Write the next part of the article about the DRUM high-speed camera, picking up right after its final sentence.

* _Text_
▽

New high speed DRUM technology puts $100,000 cameras at risk

"Our camera uses a completely new method to achieve high-speed imaging," explained Jinyang Liang, a researcher, professor, and the scientific head of the Laboratory of Applied Computational Imaging at INRS.

"It has an imaging speed and spatial resolution similar to commercial high-speed cameras but uses off-the-shelf components that would likely cost less than a tenth of today’s ultrafast cameras."

The DRUM camera's capabilities are nothing short of impressive and can capture dynamic events at a mind-boggling 4.8 million frames per second in a single exposure.

To demonstrate its prowess, the researchers used it to image femtosecond laser pulses interacting with liquids and laser ablation in biological samples. The innovation promises to impact various fields significantly, including biomedicine and lidar.

The ingenuity behind DRUM.

To comprehend the significance of the DRUM camera, it is essential to delve into the technology that powers it.

Despite the strides made in ultrafast imaging, existing methods remain expensive, complex to implement, and have limitations when it comes to capturing frames and maintaining light throughput or temporal resolution.

To overcome these challenges, the research team devised a novel time-gating method known as time-varying optical diffraction.

In traditional cameras, gates control when light reaches the sensor. The gate is opened and closed rapidly a certain number of times before the image is read, creating a high-speed movie of the scene.

Jinyang Liang realized that manipulating the tilt angle of periodic facets on a diffraction grating, which generates multiple replicas of incident light traveling in different directions, could serve as a way to gate frames at different time points. These frames could then be seamlessly combined to form ultrafast movies.

The key to making this concept a reality was employing a digital micromirror device (DMD) unconventionally. DMDs, commonly found in projectors, can produce the diffraction gate without requiring any mechanical movement, making the system cost-efficient and stable.

Applications and prospects.

In addition to its current capabilities, researchers are actively working on enhancing the DRUM camera’s performance, aiming to increase the imaging speed and sequence depth. They have also set their sights on capturing color information and exploring new applications such as lidar.

△

Saved items:
▽

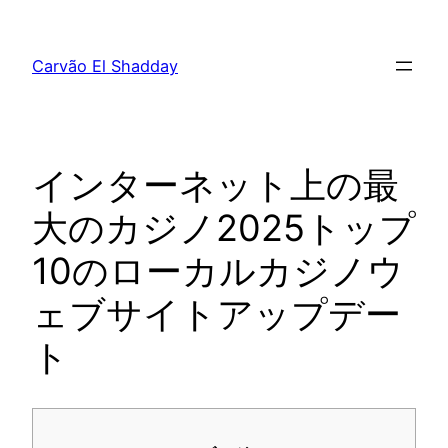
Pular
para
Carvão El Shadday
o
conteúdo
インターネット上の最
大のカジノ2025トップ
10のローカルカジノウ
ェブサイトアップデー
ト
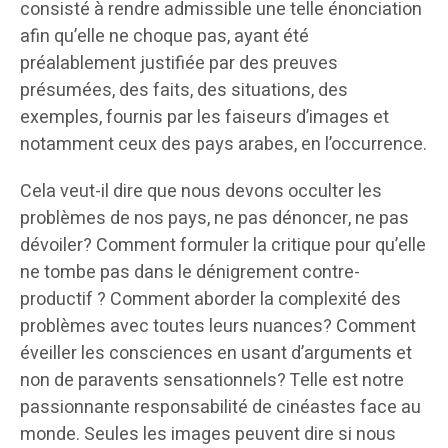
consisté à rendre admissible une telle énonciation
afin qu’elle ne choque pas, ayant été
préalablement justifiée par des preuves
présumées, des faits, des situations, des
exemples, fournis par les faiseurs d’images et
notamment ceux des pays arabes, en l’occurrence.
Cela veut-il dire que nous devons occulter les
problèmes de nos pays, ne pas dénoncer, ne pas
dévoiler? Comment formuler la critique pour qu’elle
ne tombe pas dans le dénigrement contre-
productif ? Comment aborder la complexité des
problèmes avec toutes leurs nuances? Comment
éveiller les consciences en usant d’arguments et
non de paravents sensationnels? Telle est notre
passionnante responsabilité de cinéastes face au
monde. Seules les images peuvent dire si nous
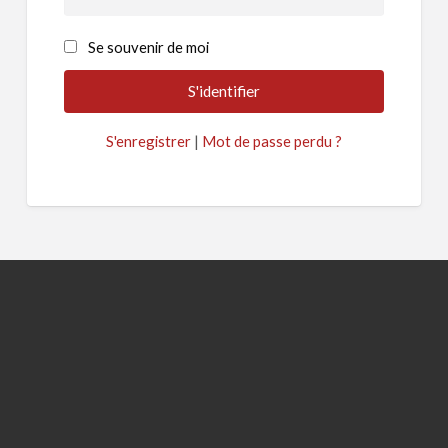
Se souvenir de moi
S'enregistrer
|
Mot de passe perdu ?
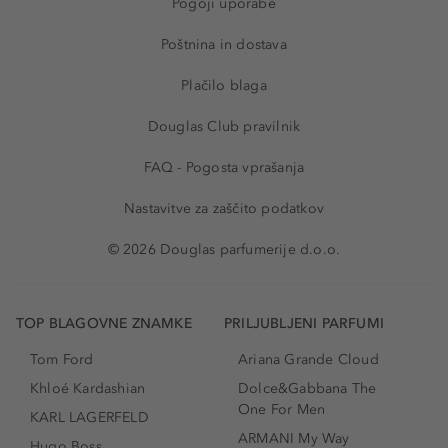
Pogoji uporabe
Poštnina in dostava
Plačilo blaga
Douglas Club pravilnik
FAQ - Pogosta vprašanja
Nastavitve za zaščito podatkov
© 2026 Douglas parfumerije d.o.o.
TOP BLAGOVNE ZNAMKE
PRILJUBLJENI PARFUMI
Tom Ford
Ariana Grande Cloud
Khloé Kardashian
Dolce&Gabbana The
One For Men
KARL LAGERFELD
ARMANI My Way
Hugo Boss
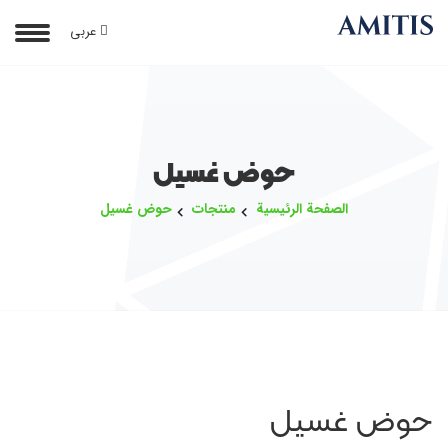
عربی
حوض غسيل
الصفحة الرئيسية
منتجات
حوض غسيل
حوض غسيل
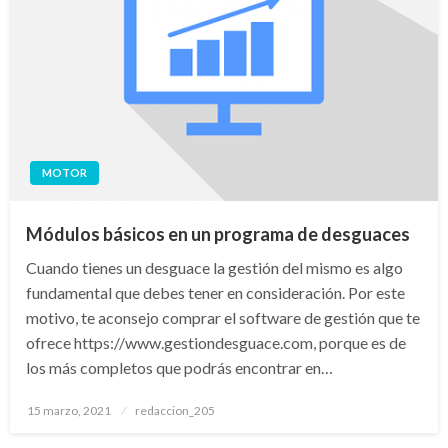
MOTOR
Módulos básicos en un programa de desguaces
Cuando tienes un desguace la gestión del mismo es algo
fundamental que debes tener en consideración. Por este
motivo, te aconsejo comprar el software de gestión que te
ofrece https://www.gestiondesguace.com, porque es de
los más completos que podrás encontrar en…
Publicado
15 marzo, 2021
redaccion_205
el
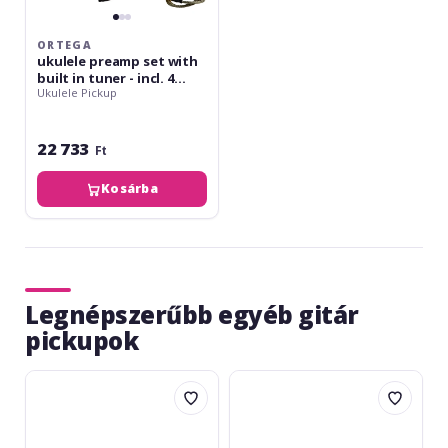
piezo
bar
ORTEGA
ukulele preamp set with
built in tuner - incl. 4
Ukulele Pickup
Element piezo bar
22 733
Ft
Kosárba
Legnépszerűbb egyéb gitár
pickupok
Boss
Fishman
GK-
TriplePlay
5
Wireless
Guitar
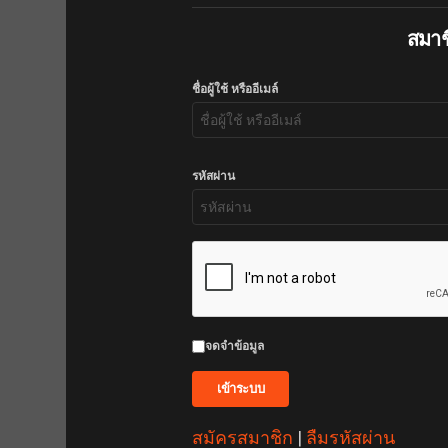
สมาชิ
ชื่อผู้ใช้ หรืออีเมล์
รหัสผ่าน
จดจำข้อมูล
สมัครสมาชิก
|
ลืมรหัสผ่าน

△

* _Output of the task_
"In the long term, I believe that DRUM photography will contribute to advances in biomedicine and automation-enabling technologies such as lidar, where faster imaging would allow more accurate sensing of hazards," said Jinyang Liang.

"DRUM photography may even be applied to nano-surgeries and laser-based cleaning applications," added Xianglei Liu, first author of the paper and formerly of INRS.

Study Abstract:

Single-shot high-speed mapping photography is a powerful tool used for studying fast dynamics in diverse applications. Despite much recent progress, existing methods are still strained by the trade-off between sequence depth and light throughput, errors induced by parallax, limited imaging dimensionality, and the potential damage caused by pulsed illumination. To overcome these limitations, we explore time-varying optical diffraction as a new gating mechanism to obtain ultrahigh imaging speed. Inspired by the pulse front tilt-gated imaging and the space-time duality in optics, we embody the proposed paradigm in the developed diffraction-gated real-time ultrahigh-speed mapping (DRUM) photography. The sweeping optical diffraction envelope generated by the inter-pattern transition of a digital micromirror device enables sequential time-gating at the sub-microsecond level. DRUM photography can capture a transient event in a single exposure at 4.8 million frames per second. We apply it to the investigation of femtosecond laser-induced breakdown in liquid and laser ablation in biological samples.